Her name is Lin.
We know because we asked.
We asked because she walks by our house nearly every day.
She walks by our house every day to collect trash.
Sometimes she’s alone.
Other times she has two younger children, perhaps four and three years old, dawdling behind her.
My guess is she’s about nine or ten.
If it’s 100 degrees, she still walks by.
If it’s dumping rain, she still walks by.
She’s learned to stop near our house. She’s gotten used to Melissa giving her a bottle of water or some fruit snacks, and asking her how she’s doing.
Sometimes I see her on other streets, as I drive to and from my house.
If she sees me, a smile cracks across her face. I usually try to wave.
Slowly, Melissa and I try to get to know her. It started with just calling her from our door.
“Own! Own!” (“Child! Child!”)
At first, she seemed to take a bottle of water or a snack with reservation. Foreigners are not always trustworthy. Now she smiles when she sees Melissa walking towards her.
She has a great smile.
I feel a moment of peace, as she waves and walks away. Then it hits me — always — that she’s got a lot of walking left to do today.

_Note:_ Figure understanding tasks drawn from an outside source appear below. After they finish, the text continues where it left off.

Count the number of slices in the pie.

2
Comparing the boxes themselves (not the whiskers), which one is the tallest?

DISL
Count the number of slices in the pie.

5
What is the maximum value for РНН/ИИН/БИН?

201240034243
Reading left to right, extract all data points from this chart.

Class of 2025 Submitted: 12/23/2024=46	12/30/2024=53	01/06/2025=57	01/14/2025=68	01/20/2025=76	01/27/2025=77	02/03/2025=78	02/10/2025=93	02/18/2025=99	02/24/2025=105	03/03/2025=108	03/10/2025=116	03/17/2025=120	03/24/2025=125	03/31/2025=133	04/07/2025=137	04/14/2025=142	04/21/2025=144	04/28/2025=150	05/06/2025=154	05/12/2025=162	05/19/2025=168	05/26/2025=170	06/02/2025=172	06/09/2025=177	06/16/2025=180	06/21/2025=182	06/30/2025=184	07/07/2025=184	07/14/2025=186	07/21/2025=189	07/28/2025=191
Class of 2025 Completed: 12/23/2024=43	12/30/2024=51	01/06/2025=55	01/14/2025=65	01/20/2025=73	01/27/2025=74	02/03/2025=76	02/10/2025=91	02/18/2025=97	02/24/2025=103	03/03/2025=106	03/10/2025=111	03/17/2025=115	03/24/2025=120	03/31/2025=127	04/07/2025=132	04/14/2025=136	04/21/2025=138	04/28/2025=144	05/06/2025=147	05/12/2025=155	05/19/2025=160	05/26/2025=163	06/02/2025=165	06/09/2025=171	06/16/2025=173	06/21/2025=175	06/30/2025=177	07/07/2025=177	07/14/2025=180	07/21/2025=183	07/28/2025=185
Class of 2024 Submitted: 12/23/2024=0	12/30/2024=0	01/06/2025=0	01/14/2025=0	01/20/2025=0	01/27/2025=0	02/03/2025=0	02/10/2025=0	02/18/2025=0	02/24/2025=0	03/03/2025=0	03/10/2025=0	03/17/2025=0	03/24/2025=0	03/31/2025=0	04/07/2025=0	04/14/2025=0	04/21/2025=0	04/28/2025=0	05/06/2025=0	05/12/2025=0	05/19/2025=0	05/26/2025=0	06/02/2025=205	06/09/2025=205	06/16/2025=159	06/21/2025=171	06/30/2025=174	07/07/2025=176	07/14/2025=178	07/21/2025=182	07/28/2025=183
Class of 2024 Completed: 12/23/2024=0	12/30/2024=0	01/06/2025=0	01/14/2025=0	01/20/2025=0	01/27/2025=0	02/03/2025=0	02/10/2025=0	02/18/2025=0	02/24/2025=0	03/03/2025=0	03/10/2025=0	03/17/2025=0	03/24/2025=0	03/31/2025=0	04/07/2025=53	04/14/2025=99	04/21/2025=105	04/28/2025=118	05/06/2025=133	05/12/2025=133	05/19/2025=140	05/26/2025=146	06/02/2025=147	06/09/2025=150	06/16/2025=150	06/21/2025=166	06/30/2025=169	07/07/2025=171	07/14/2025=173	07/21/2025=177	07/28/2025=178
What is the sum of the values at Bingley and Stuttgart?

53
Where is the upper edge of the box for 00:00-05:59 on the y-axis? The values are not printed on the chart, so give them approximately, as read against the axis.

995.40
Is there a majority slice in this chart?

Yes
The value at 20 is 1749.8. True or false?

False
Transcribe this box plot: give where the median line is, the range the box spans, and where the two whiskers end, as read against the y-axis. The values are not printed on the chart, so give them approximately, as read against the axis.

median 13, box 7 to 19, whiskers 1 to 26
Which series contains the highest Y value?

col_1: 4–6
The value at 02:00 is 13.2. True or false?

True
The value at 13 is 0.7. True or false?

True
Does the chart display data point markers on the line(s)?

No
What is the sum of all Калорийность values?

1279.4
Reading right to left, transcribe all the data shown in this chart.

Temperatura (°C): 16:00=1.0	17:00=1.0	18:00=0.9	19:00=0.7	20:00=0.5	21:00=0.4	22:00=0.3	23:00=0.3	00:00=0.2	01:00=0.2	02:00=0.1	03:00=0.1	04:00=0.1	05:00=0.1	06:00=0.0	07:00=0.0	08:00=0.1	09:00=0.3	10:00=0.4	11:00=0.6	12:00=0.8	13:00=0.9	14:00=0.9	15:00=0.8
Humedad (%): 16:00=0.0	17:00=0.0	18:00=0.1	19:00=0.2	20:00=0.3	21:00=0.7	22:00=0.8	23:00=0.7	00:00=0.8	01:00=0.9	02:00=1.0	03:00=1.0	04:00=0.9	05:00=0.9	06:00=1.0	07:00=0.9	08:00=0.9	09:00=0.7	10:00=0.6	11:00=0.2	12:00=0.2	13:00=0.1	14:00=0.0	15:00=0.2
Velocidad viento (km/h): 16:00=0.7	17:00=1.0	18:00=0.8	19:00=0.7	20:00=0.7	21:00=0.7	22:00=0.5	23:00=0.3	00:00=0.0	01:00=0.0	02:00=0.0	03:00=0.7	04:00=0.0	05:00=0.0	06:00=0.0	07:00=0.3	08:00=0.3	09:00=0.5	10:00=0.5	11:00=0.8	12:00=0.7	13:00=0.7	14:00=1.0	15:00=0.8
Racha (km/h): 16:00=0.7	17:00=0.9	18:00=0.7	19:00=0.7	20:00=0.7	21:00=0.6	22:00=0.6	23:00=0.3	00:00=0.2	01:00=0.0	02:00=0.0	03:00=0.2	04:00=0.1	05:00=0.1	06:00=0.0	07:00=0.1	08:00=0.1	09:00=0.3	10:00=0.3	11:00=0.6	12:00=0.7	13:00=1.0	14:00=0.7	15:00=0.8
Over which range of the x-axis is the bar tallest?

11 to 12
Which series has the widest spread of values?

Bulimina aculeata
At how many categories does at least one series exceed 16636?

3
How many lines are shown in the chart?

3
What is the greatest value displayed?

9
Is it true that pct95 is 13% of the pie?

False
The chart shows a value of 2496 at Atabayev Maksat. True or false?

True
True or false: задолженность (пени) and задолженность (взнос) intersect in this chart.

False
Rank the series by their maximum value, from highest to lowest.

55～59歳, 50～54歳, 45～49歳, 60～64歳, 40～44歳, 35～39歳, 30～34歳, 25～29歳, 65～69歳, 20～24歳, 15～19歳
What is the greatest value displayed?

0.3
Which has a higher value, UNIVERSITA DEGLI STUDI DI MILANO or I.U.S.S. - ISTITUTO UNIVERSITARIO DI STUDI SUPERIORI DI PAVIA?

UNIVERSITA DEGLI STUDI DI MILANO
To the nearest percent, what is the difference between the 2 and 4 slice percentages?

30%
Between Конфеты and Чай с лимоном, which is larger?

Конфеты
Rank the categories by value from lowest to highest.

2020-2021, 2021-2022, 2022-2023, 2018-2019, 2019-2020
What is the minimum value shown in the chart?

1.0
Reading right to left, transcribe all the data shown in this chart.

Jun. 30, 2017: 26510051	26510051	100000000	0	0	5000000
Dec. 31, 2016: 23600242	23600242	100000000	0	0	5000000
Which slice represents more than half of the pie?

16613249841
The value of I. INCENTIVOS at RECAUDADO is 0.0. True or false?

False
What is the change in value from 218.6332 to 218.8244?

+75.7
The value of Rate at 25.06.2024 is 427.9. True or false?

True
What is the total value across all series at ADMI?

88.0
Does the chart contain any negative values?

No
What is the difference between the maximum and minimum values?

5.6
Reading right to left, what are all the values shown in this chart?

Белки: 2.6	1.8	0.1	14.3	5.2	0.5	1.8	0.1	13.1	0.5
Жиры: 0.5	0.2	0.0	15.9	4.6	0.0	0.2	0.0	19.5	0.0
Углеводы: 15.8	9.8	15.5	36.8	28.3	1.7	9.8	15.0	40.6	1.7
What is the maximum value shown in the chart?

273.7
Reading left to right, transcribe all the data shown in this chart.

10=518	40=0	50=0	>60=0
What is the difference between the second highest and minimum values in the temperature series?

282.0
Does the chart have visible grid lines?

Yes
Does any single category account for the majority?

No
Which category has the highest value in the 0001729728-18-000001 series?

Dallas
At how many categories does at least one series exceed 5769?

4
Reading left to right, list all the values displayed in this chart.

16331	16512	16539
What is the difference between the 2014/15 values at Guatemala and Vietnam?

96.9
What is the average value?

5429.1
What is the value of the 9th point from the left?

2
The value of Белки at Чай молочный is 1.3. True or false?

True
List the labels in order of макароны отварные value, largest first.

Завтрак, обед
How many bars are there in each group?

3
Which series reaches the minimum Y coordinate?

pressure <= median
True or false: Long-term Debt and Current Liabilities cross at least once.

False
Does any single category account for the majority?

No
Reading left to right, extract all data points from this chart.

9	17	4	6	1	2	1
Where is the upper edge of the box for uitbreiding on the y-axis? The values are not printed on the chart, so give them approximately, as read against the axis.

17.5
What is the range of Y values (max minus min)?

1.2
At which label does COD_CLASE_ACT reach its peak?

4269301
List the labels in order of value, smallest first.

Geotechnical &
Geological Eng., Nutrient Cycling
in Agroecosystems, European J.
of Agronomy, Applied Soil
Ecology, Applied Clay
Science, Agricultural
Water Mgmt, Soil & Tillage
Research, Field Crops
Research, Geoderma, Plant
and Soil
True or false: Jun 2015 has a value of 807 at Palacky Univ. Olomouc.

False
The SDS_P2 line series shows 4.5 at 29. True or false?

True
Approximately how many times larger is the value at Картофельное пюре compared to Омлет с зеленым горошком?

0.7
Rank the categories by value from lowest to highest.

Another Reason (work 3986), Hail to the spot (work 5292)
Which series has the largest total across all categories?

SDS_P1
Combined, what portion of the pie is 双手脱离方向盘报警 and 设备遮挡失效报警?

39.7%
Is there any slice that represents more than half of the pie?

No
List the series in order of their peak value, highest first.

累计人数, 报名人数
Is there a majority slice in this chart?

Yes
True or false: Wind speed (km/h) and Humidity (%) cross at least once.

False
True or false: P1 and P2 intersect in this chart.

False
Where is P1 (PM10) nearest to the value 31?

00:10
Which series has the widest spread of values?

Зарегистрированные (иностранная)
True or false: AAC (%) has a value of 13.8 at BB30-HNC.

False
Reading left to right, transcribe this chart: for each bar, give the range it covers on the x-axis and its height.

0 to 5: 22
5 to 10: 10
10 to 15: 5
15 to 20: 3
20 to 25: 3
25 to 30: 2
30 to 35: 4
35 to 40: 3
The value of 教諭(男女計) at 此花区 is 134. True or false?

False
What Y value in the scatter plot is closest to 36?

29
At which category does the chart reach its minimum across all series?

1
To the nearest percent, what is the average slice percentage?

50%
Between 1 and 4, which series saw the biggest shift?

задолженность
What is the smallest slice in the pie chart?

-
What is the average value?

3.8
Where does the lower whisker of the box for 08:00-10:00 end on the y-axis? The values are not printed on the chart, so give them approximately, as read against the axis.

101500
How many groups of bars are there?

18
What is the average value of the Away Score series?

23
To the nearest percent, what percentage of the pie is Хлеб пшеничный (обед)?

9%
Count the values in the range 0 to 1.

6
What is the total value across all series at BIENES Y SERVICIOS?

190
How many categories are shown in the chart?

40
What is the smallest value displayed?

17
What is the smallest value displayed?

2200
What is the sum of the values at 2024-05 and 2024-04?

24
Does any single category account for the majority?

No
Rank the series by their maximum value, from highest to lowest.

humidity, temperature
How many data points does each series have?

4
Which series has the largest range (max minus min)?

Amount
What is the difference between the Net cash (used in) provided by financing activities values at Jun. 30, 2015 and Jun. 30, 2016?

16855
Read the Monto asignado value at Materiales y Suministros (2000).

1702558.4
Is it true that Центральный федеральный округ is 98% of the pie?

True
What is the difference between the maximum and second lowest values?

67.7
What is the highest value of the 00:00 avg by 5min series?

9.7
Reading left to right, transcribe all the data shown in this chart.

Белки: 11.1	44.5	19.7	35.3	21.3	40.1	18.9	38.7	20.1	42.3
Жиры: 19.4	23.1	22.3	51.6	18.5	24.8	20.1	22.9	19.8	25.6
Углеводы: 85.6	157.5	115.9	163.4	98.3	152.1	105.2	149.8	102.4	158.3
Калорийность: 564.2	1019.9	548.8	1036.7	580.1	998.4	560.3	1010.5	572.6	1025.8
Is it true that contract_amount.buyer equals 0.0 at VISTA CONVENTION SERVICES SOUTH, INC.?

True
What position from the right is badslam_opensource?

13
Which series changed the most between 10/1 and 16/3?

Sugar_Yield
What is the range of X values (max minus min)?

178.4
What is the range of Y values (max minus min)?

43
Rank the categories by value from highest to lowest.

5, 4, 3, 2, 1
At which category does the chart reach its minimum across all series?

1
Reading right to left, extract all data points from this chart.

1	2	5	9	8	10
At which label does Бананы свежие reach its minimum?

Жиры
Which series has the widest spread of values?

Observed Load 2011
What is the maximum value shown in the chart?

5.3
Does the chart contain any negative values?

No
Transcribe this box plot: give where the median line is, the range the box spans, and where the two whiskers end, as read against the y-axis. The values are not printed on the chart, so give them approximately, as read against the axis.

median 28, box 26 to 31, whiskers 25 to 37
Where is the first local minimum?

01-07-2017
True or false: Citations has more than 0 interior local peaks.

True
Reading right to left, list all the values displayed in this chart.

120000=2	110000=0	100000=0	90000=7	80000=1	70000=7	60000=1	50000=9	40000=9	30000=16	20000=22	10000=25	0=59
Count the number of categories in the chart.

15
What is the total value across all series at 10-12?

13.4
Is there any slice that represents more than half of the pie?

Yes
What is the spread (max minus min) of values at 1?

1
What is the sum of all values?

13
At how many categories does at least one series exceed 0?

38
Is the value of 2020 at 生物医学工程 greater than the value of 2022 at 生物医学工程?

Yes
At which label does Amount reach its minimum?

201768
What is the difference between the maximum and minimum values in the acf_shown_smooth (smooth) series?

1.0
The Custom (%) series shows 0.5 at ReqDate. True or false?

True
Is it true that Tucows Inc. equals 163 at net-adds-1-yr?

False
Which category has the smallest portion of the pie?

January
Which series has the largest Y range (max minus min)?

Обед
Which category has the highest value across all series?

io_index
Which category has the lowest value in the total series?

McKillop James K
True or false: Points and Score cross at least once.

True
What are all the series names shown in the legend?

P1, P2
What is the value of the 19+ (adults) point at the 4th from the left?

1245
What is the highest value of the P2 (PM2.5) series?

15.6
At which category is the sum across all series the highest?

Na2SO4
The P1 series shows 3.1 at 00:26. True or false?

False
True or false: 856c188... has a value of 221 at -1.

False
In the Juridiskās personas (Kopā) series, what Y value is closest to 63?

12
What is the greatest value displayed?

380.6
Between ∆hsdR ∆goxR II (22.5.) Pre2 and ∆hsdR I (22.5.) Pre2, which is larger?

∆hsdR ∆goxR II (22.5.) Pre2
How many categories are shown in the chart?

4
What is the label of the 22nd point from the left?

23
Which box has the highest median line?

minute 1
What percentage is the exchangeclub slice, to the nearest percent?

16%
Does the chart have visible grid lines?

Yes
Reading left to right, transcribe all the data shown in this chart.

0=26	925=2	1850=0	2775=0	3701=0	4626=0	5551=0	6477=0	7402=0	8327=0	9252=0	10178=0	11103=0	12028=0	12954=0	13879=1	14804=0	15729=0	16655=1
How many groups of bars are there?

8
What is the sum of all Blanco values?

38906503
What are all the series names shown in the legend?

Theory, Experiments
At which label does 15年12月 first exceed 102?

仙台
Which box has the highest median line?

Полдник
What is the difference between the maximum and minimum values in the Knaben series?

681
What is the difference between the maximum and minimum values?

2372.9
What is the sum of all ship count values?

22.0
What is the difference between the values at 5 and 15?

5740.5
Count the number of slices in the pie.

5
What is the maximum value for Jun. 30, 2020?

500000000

And not many people in this city really care.
There’s so much about her we’d like to know. There’s so much we’d like to do.
But being a generous foreigner can be a complicated thing.
I wish it wasn’t so. I’ll not go into details today.
Today I’m just sad and agitated. Today I was in my flat, getting over a cold, while the rain dumped outside. I love the sound of rain here.
But then a familiar metal wire cart comes by, to the sound of a squeaker that every recycle worker carries. They don’t even speak to us. They just make noise, so that we can get rid of our garbage without stopping to notice the human being — often very young human being — carrying it away for us.
Today Lin’s cart stopped in front of our door. When it rains, I sometimes open the door up, to let the breeze into the house. I was at my desk, working on something that seemed important at the time. I happened to look out — at saw Lin’s face looking in. She just stood there, silent, as the rain pounded all around her.
I became angry.
Angry because this child ought not to be pulling my trash through a half-flooded street while a rainstorm is in full swing.
Angry because someone is making her do it.
Angry that I cannot do more to help, not yet, anyway, besides giving her a bottle of water and fruit snacks.
That’s where we’ve started, though. I immediately ran to the kitchen to see what I could find — one remaining apple and a box of raisins — and gave it to her. The same smile, dimmed through the heavy rain. The same little wave of the hand, and then she turned, and was gone.
I know her name. I don’t need to hear statistics about child laborers. I don’t need to read articles about poverty in this city. I know this little girl’s name.
And my heart is contorted somewhere between pity and rage. Maybe that’s compassion.
Her name is Lin, and she has a beautiful smile.